I think it’s fair to say that Michigan’s own Patricia Polacco is truly the Queen of positive aging children’s literature. In her own words she has a “…genuine curiosity for the wonder of living a very long life,” and it is always evident. Many of her more than 50 published books feature an older character that not only warms the heart, but interacts with children in such an affirming way. On her website Ms. Polacco shares that this is no accident—she spent most of her growing up years living with one set of grandparents or the other, and she states, “Personally, I feel that this is the most valuable experience of my life.”

Patricia Polacco’s There’s Something About Hensley’s is an important book, as she highlights an elder valued by his community. “Old John” is the manager of a general store and beloved and respected by the residents of Union City, Michigan, Ms. Polacco’s own hometown. She illustrates her own books and portrays him lovingly, age spots, thin white hair and all. This is a rarity in today’s children’s literature, as is the engaging length of her text. Most current picture books are now under 900 words, many at 500 or less, and the buzz at a kid lit workshop was that only Patricia Polacco is allowed to write stories featuring older people. (This blog post is over 500 words).

Something About Hensley’s celebrates the warmth and kindness of Old John and his almost mystical ability to know what the people of his town need. The store is a hub of the community and John Soncrant solves problems for a medley of townspeople young and old. Hensley’s draws in two young sisters new to town and Old John manages to help both the sisters and their single mom. The message of an elder’s wisdom, caring and competence comes through loud and clear.

Next Steps in Challenging Ageism

There are many children’s books out there featuring older people who are ill, on the decline, and needing the help of family and friends. Far too few illustrate an elder in the role of helper. In my own experience, even older adults challenged by illness or disability can very often be the ones to expertly soothe a child or pass on important family legacies, at the very least. In my career working with survivors of stroke I have known many whose accomplishments would knock your socks off. (More on them later).
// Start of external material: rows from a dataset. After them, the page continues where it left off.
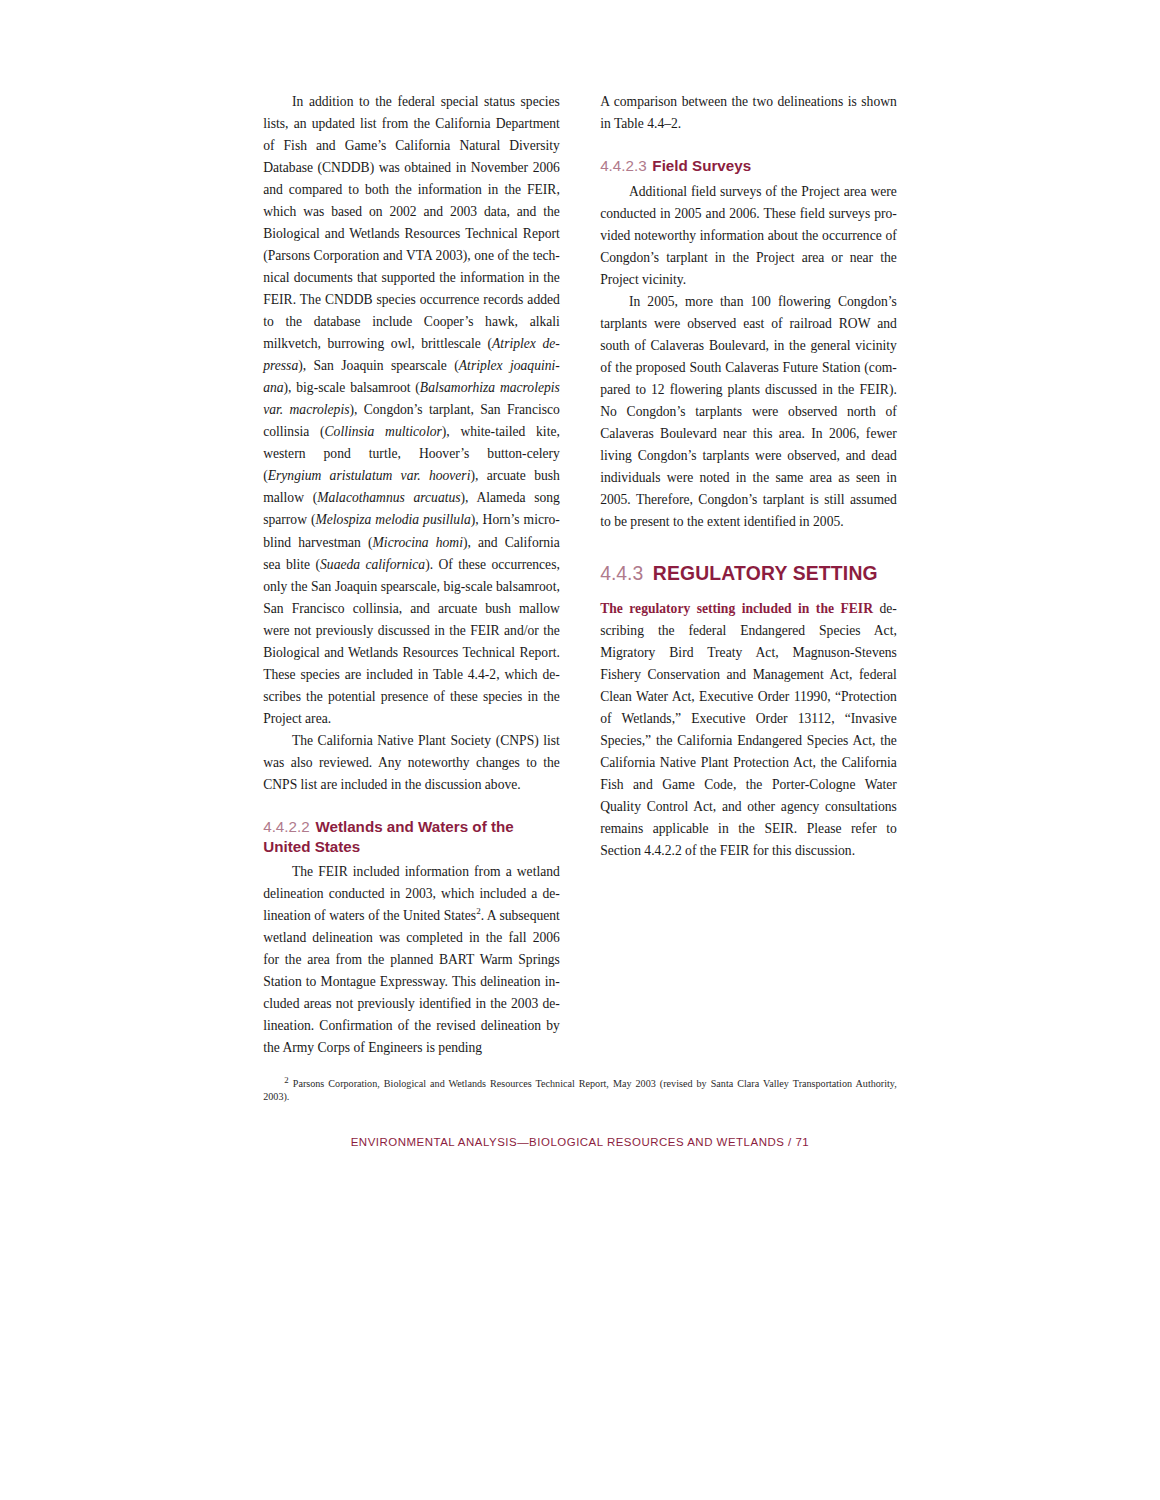In addition to the federal special status species lists, an updated list from the California Department of Fish and Game’s California Natural Diversity Database (CNDDB) was obtained in November 2006 and compared to both the information in the FEIR, which was based on 2002 and 2003 data, and the Biological and Wetlands Resources Technical Report (Parsons Corporation and VTA 2003), one of the technical documents that supported the information in the FEIR. The CNDDB species occurrence records added to the database include Cooper’s hawk, alkali milkvetch, burrowing owl, brittlescale (Atriplex depressa), San Joaquin spearscale (Atriplex joaquiniana), big-scale balsamroot (Balsamorhiza macrolepis var. macrolepis), Congdon’s tarplant, San Francisco collinsia (Collinsia multicolor), white-tailed kite, western pond turtle, Hoover’s button-celery (Eryngium aristulatum var. hooveri), arcuate bush mallow (Malacothamnus arcuatus), Alameda song sparrow (Melospiza melodia pusillula), Horn’s micro-blind harvestman (Microcina homi), and California sea blite (Suaeda californica). Of these occurrences, only the San Joaquin spearscale, big-scale balsamroot, San Francisco collinsia, and arcuate bush mallow were not previously discussed in the FEIR and/or the Biological and Wetlands Resources Technical Report. These species are included in Table 4.4-2, which describes the potential presence of these species in the Project area.
The California Native Plant Society (CNPS) list was also reviewed. Any noteworthy changes to the CNPS list are included in the discussion above.
4.4.2.2 Wetlands and Waters of the United States
The FEIR included information from a wetland delineation conducted in 2003, which included a delineation of waters of the United States2. A subsequent wetland delineation was completed in the fall 2006 for the area from the planned BART Warm Springs Station to Montague Expressway. This delineation included areas not previously identified in the 2003 delineation. Confirmation of the revised delineation by the Army Corps of Engineers is pending
A comparison between the two delineations is shown in Table 4.4–2.
4.4.2.3 Field Surveys
Additional field surveys of the Project area were conducted in 2005 and 2006. These field surveys provided noteworthy information about the occurrence of Congdon’s tarplant in the Project area or near the Project vicinity.
In 2005, more than 100 flowering Congdon’s tarplants were observed east of railroad ROW and south of Calaveras Boulevard, in the general vicinity of the proposed South Calaveras Future Station (compared to 12 flowering plants discussed in the FEIR). No Congdon’s tarplants were observed north of Calaveras Boulevard near this area. In 2006, fewer living Congdon’s tarplants were observed, and dead individuals were noted in the same area as seen in 2005. Therefore, Congdon’s tarplant is still assumed to be present to the extent identified in 2005.
4.4.3 REGULATORY SETTING
The regulatory setting included in the FEIR describing the federal Endangered Species Act, Migratory Bird Treaty Act, Magnuson-Stevens Fishery Conservation and Management Act, federal Clean Water Act, Executive Order 11990, “Protection of Wetlands,” Executive Order 13112, “Invasive Species,” the California Endangered Species Act, the California Native Plant Protection Act, the California Fish and Game Code, the Porter-Cologne Water Quality Control Act, and other agency consultations remains applicable in the SEIR. Please refer to Section 4.4.2.2 of the FEIR for this discussion.
2 Parsons Corporation, Biological and Wetlands Resources Technical Report, May 2003 (revised by Santa Clara Valley Transportation Authority, 2003).
Environmental Analysis—Biological Resources and Wetlands / 71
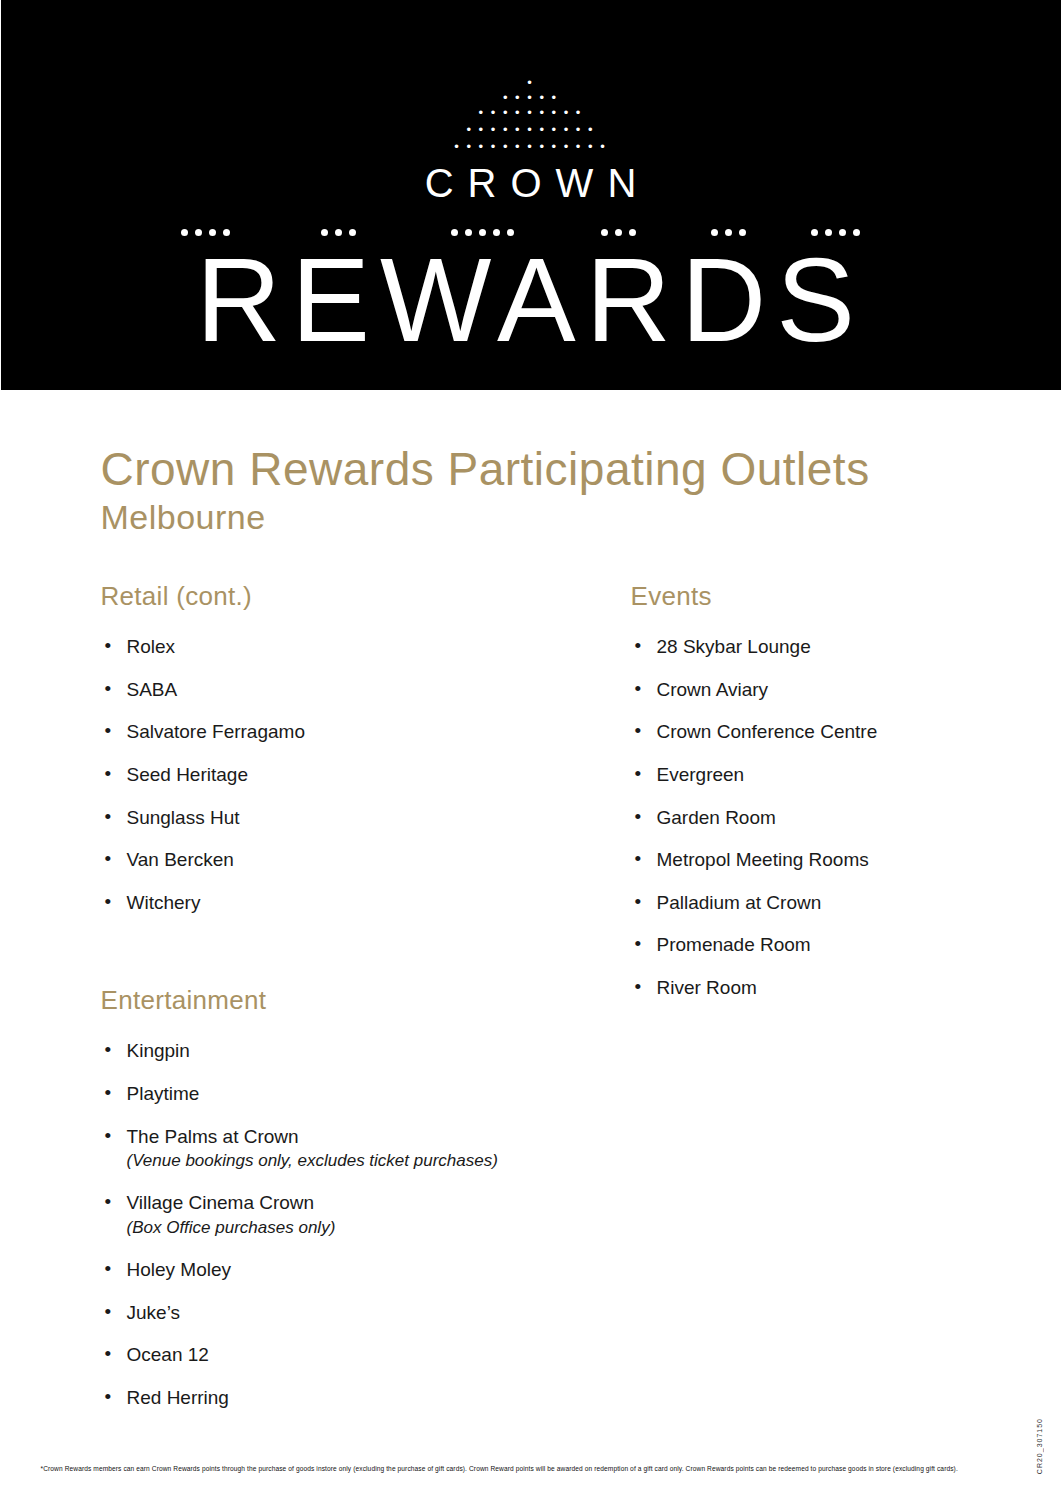•
• • • • •
• • • • • • • • •
• • • • • • • • • • •
• • • • • • • • • • • • •
CROWN
REWARDS
Crown Rewards Participating Outlets
Melbourne
Retail (cont.)
Rolex
SABA
Salvatore Ferragamo
Seed Heritage
Sunglass Hut
Van Bercken
Witchery
Entertainment
Kingpin
Playtime
The Palms at Crown(Venue bookings only, excludes ticket purchases)
Village Cinema Crown(Box Office purchases only)
Holey Moley
Juke’s
Ocean 12
Red Herring
Events
28 Skybar Lounge
Crown Aviary
Crown Conference Centre
Evergreen
Garden Room
Metropol Meeting Rooms
Palladium at Crown
Promenade Room
River Room
*Crown Rewards members can earn Crown Rewards points through the purchase of goods instore only (excluding the purchase of gift cards). Crown Reward points will be awarded on redemption of a gift card only. Crown Rewards points can be redeemed to purchase goods in store (excluding gift cards).
CR20_307150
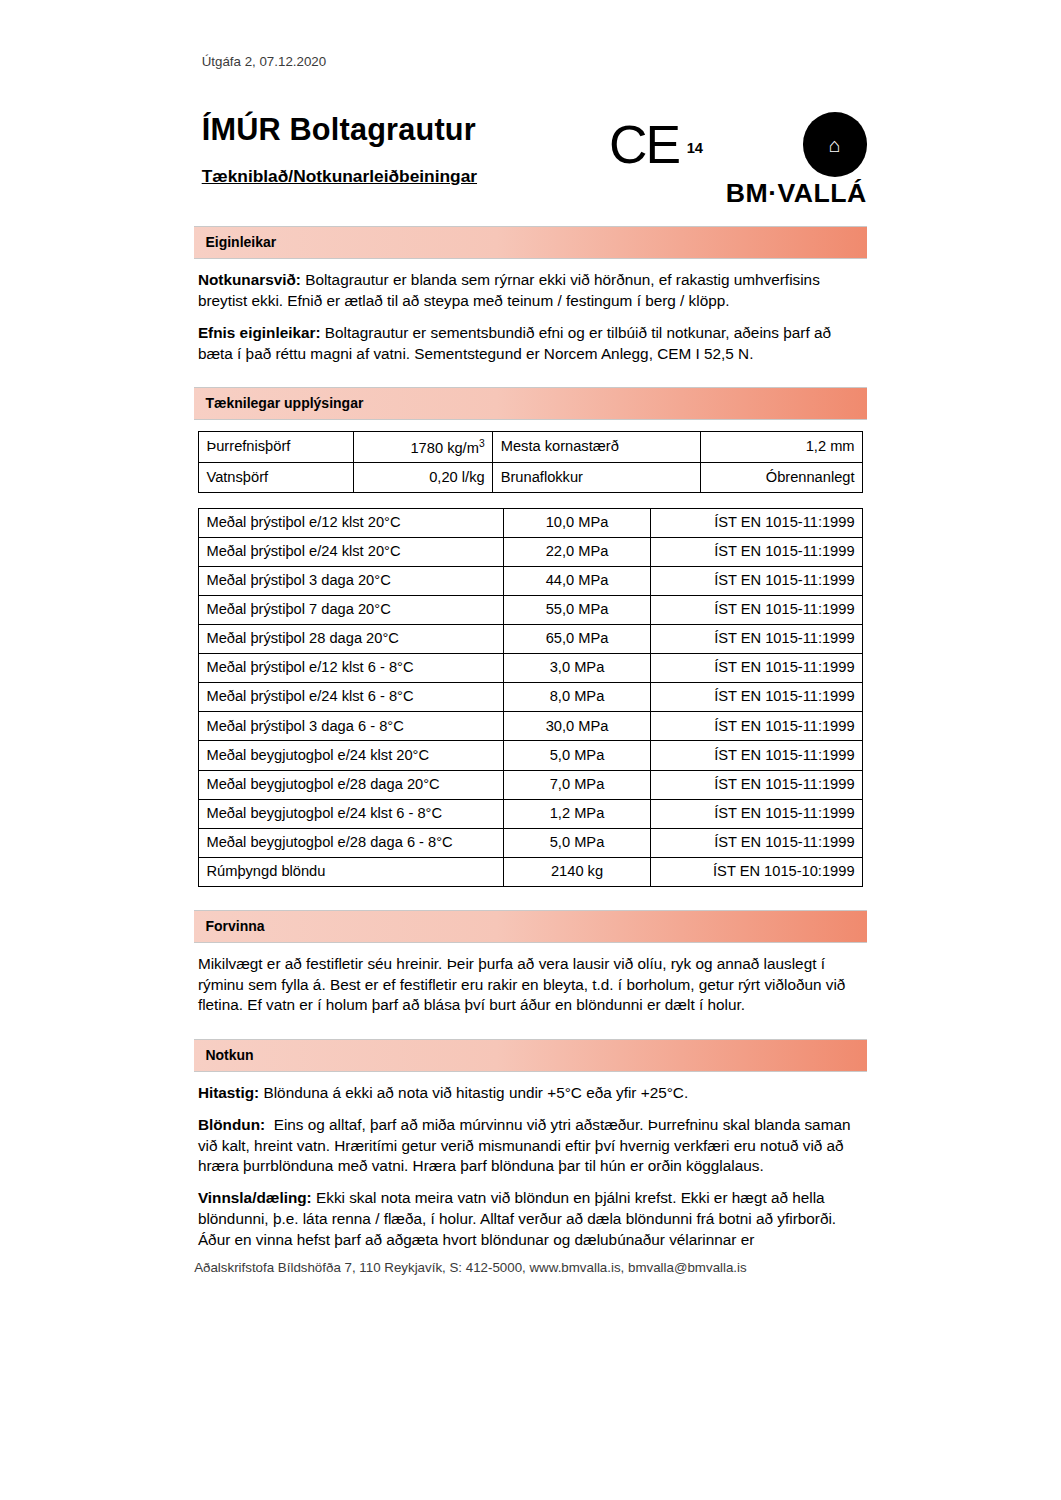Útgáfa 2, 07.12.2020
ÍMÚR Boltagrautur
Tækniblað/Notkunarleiðbeiningar
CE
14
⌂
BM·VALLÁ
Eiginleikar
Notkunarsvið: Boltagrautur er blanda sem rýrnar ekki við hörðnun, ef rakastig umhverfisins breytist ekki. Efnið er ætlað til að steypa með teinum / festingum í berg / klöpp.
Efnis eiginleikar: Boltagrautur er sementsbundið efni og er tilbúið til notkunar, aðeins þarf að bæta í það réttu magni af vatni. Sementstegund er Norcem Anlegg, CEM I 52,5 N.
Tæknilegar upplýsingar
| Þurrefnisþörf | 1780 kg/m 3 | Mesta kornastærð | 1,2 mm |
| Vatnsþörf | 0,20 l/kg | Brunaflokkur | Óbrennanlegt |
| Meðal þrýstiþol e/12 klst 20°C | 10,0 MPa | ÍST EN 1015-11:1999 |
| Meðal þrýstiþol e/24 klst 20°C | 22,0 MPa | ÍST EN 1015-11:1999 |
| Meðal þrýstiþol 3 daga 20°C | 44,0 MPa | ÍST EN 1015-11:1999 |
| Meðal þrýstiþol 7 daga 20°C | 55,0 MPa | ÍST EN 1015-11:1999 |
| Meðal þrýstiþol 28 daga 20°C | 65,0 MPa | ÍST EN 1015-11:1999 |
| Meðal þrýstiþol e/12 klst 6 - 8°C | 3,0 MPa | ÍST EN 1015-11:1999 |
| Meðal þrýstiþol e/24 klst 6 - 8°C | 8,0 MPa | ÍST EN 1015-11:1999 |
| Meðal þrýstiþol 3 daga 6 - 8°C | 30,0 MPa | ÍST EN 1015-11:1999 |
| Meðal beygjutogþol e/24 klst 20°C | 5,0 MPa | ÍST EN 1015-11:1999 |
| Meðal beygjutogþol e/28 daga 20°C | 7,0 MPa | ÍST EN 1015-11:1999 |
| Meðal beygjutogþol e/24 klst 6 - 8°C | 1,2 MPa | ÍST EN 1015-11:1999 |
| Meðal beygjutogþol e/28 daga 6 - 8°C | 5,0 MPa | ÍST EN 1015-11:1999 |
| Rúmþyngd blöndu | 2140 kg | ÍST EN 1015-10:1999 |
Forvinna
Mikilvægt er að festifletir séu hreinir. Þeir þurfa að vera lausir við olíu, ryk og annað lauslegt í rýminu sem fylla á. Best er ef festifletir eru rakir en bleyta, t.d. í borholum, getur rýrt viðloðun við fletina. Ef vatn er í holum þarf að blása því burt áður en blöndunni er dælt í holur.
Notkun
Hitastig: Blönduna á ekki að nota við hitastig undir +5°C eða yfir +25°C.
Blöndun: Eins og alltaf, þarf að miða múrvinnu við ytri aðstæður. Þurrefninu skal blanda saman við kalt, hreint vatn. Hræritími getur verið mismunandi eftir því hvernig verkfæri eru notuð við að hræra þurrblönduna með vatni. Hræra þarf blönduna þar til hún er orðin kögglalaus.
Vinnsla/dæling: Ekki skal nota meira vatn við blöndun en þjálni krefst. Ekki er hægt að hella blöndunni, þ.e. láta renna / flæða, í holur. Alltaf verður að dæla blöndunni frá botni að yfirborði. Áður en vinna hefst þarf að aðgæta hvort blöndunar og dælubúnaður vélarinnar er
Aðalskrifstofa Bíldshöfða 7, 110 Reykjavík, S: 412-5000, www.bmvalla.is, bmvalla@bmvalla.is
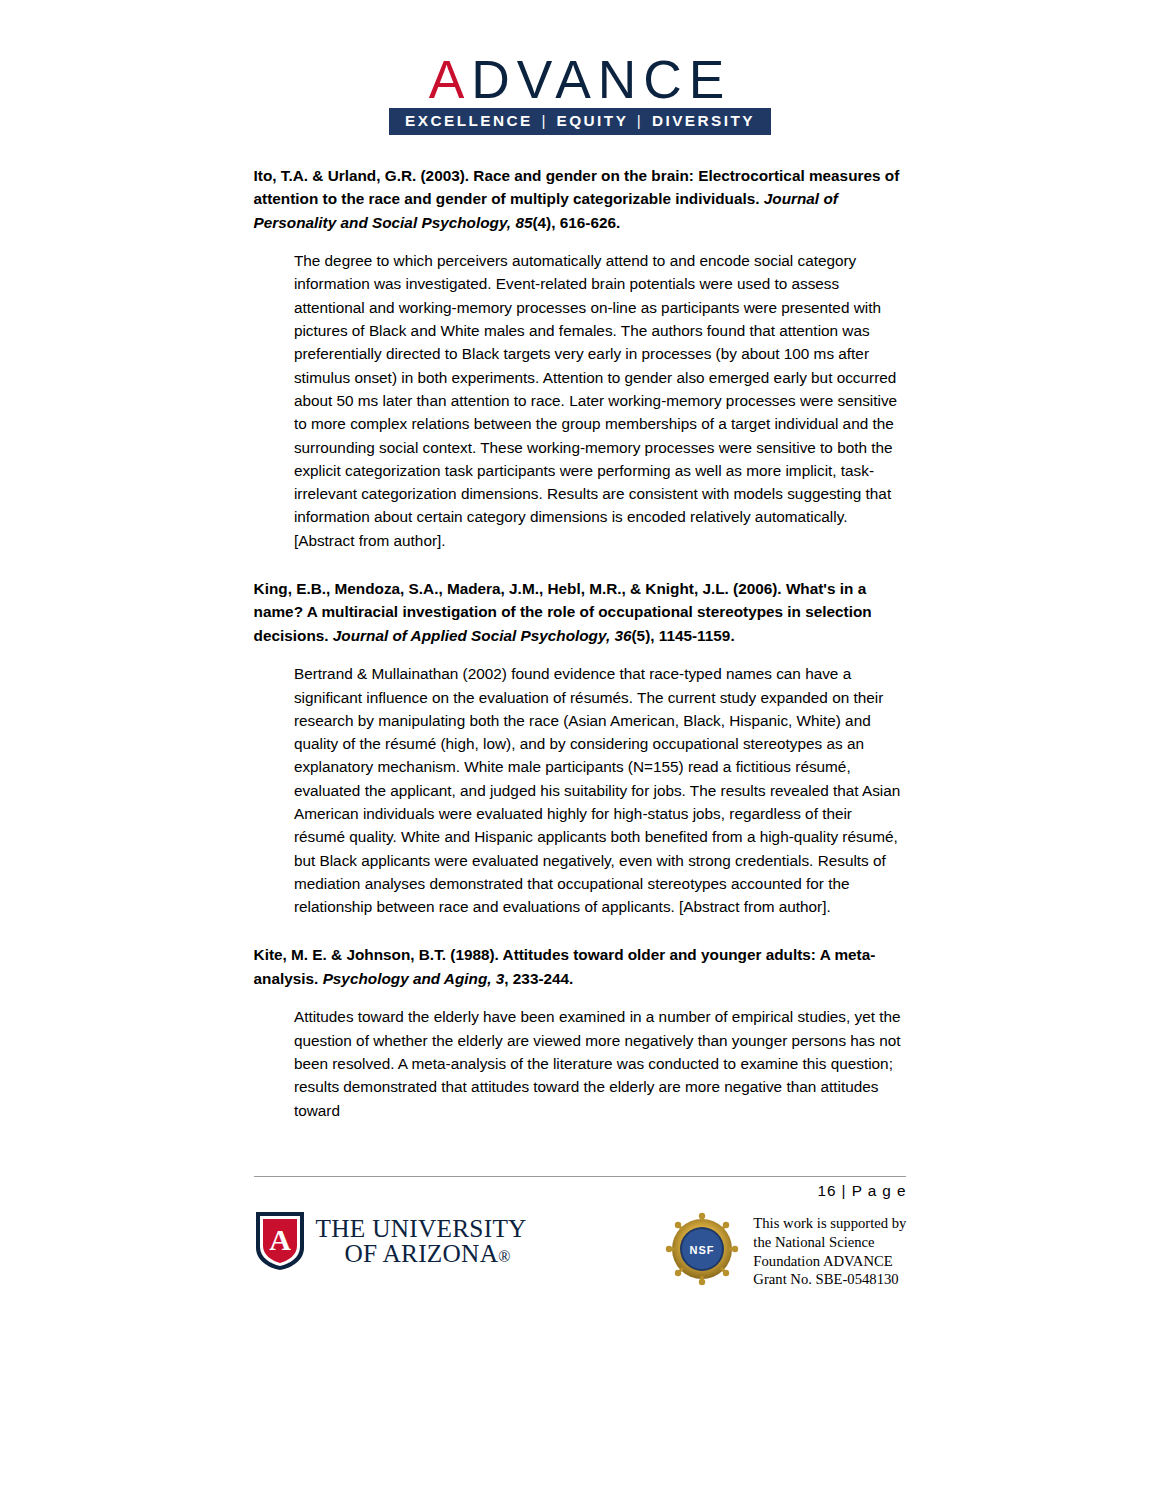ADVANCE
EXCELLENCE | EQUITY | DIVERSITY
Ito, T.A. & Urland, G.R. (2003). Race and gender on the brain: Electrocortical measures of attention to the race and gender of multiply categorizable individuals. Journal of Personality and Social Psychology, 85(4), 616-626.
The degree to which perceivers automatically attend to and encode social category information was investigated. Event-related brain potentials were used to assess attentional and working-memory processes on-line as participants were presented with pictures of Black and White males and females. The authors found that attention was preferentially directed to Black targets very early in processes (by about 100 ms after stimulus onset) in both experiments. Attention to gender also emerged early but occurred about 50 ms later than attention to race. Later working-memory processes were sensitive to more complex relations between the group memberships of a target individual and the surrounding social context. These working-memory processes were sensitive to both the explicit categorization task participants were performing as well as more implicit, task-irrelevant categorization dimensions. Results are consistent with models suggesting that information about certain category dimensions is encoded relatively automatically. [Abstract from author].
King, E.B., Mendoza, S.A., Madera, J.M., Hebl, M.R., & Knight, J.L. (2006). What's in a name? A multiracial investigation of the role of occupational stereotypes in selection decisions. Journal of Applied Social Psychology, 36(5), 1145-1159.
Bertrand & Mullainathan (2002) found evidence that race-typed names can have a significant influence on the evaluation of résumés. The current study expanded on their research by manipulating both the race (Asian American, Black, Hispanic, White) and quality of the résumé (high, low), and by considering occupational stereotypes as an explanatory mechanism. White male participants (N=155) read a fictitious résumé, evaluated the applicant, and judged his suitability for jobs. The results revealed that Asian American individuals were evaluated highly for high-status jobs, regardless of their résumé quality. White and Hispanic applicants both benefited from a high-quality résumé, but Black applicants were evaluated negatively, even with strong credentials. Results of mediation analyses demonstrated that occupational stereotypes accounted for the relationship between race and evaluations of applicants. [Abstract from author].
Kite, M. E. & Johnson, B.T. (1988). Attitudes toward older and younger adults: A meta-analysis. Psychology and Aging, 3, 233-244.
Attitudes toward the elderly have been examined in a number of empirical studies, yet the question of whether the elderly are viewed more negatively than younger persons has not been resolved. A meta-analysis of the literature was conducted to examine this question; results demonstrated that attitudes toward the elderly are more negative than attitudes toward
16 | P a g e
A
THE UNIVERSITY
OF ARIZONA®
NSF
This work is supported by
the National Science
Foundation ADVANCE
Grant No. SBE-0548130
The reality is that there are elders in every community doing good things, but we rarely hear of them and I’d love to see that change.

Talk to kids about the softer skills we see around us every day—the random acts of kindness, the patience shown, the insights, the generosity of time given freely. Read them positive aging children’s literature, starting with those by Patricia Polacco. We can all counter the shows and ads on TV telling us you are worthwhile only when young and beautiful.